Firstly, as i said above, this isn’t (for me anyway) really even about the Rutgers women’s basketball team. It’s about Imus.
Also, to your more specific point about privilege, you realize, i assume, that Rutgers is a state university, and is in a completely different league than Harvard in terms off the resources required to attend, and the average level of family wealth among the students. Admittedly, Rutgers is a very good state university, and one where competition for entry is keen. But in-state tuition at Rutgers (pdf) is less than $4,500 per year, and even tuition for out-of-state people average less than $9,000 per year, a far cry from the $31,456 charged by Harvard for tuition.
Not only that, but a good proportion of the women’s basketball team are probably attending the university on sports scholarships. Yes, this allows them entry into the privileged world of post-secondary education, but it doesn’t say much about the levels of power and privilege that their families enjoy, and about which you know little to nothing. To paint them as a bunch of spoiled rich kids who will get over this and go on to lives of wealth and power, as you seem to want to do through your comparison with Damon’s character in School Ties, is rather stupid.
I was reading about Phil Hartman this morning, and I had the misfortune to remember the Imus crew’s reaction to his death. Since I’m just throwing things into this thread, I’ll say it was fucking mean and unfunny to say on the morning he died that his wife shot him because his voice was annoying.
Forcing him to be fired is not censorship? What the Hell kind of conclusion is that? Excalibre you are an idiot. An idiot of the worst kind, one who is supremely confident that anyone who thinks other than himself is a fool while he himself doesn’t understand what freedom of speech really means.
I guess closing down a newspaper that prints things I don’t like wouldn’t be censorship either … the reporters can still speak freely.
I guess that Conservative groups scaring Disney out of distributing Fahrenheit 911 and trying to scare anyone else from picking it up wasn’t an attempt at censorship either.

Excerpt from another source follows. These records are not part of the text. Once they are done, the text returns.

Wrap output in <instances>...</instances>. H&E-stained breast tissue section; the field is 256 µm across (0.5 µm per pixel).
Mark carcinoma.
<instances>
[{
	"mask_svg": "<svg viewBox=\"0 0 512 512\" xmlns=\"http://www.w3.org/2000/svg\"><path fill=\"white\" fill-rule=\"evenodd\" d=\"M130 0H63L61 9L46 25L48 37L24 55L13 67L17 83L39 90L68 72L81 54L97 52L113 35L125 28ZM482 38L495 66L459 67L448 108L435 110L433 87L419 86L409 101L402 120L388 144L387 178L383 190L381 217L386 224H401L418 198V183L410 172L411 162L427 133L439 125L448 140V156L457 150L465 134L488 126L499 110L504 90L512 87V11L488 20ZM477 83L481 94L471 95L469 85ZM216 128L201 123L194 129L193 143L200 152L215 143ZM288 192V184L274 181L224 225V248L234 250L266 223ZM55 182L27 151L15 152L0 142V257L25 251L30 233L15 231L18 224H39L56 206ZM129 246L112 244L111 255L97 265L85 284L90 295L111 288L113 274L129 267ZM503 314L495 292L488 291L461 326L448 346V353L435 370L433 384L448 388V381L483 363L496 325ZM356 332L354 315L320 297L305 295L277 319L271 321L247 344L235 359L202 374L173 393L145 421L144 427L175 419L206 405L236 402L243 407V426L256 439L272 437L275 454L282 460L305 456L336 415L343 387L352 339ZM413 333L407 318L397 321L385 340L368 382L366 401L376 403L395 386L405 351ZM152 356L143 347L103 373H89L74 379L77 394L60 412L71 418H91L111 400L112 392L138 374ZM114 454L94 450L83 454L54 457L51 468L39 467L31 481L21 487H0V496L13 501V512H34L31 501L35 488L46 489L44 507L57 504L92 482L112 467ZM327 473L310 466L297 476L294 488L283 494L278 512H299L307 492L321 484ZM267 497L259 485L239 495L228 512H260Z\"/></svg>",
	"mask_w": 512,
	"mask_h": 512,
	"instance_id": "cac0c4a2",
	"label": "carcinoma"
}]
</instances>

Geting him fired goes beyond appropriate censure and into censorship of the worst kind (And oh that’s so impressive to point out the difference). The hypocritical self-rightousness of those who will fight for freedom of speech as long as people say things that they want to hear. As long as it doesn’t “bother” me or “others”.
Like you with the face said well
Mock him. Insult him. Ignore him. But do not set up a world in which the pundits or politicos have the right to say that if we do not like what you say then you will be pulled off of the soapbox whether others want to hear what you say or not.
Sad thing is what I’ve been thinking about this morning … as noble as these young women may have sounded on air I will be unsurprised if within a few months we see one or more of them in Playboy or Penthouse and justifying their acting the part of sexual object for money with the rationalization of “He implied I’m ugly, well I’ll show him.”
Nice pile of steaming stupid topped off with a final paragraph of patently offensive. Maybe you could replace Imus, the show wouldn’t skip a beat.
Imus lost his job not because of Al Sharpton or Jessie Jacson or anyone else. His advertisers threatened to drop their sponsorship in droves, and that killed it, along with the overwhelmingly negative response.
If I were IBM and was the biggest advertiser on a show, and the hosts kept saying “IBM sucks” day after day, and I took my advertising elsewhere, would IBM be guilty of censorship? You don’t know what the word means.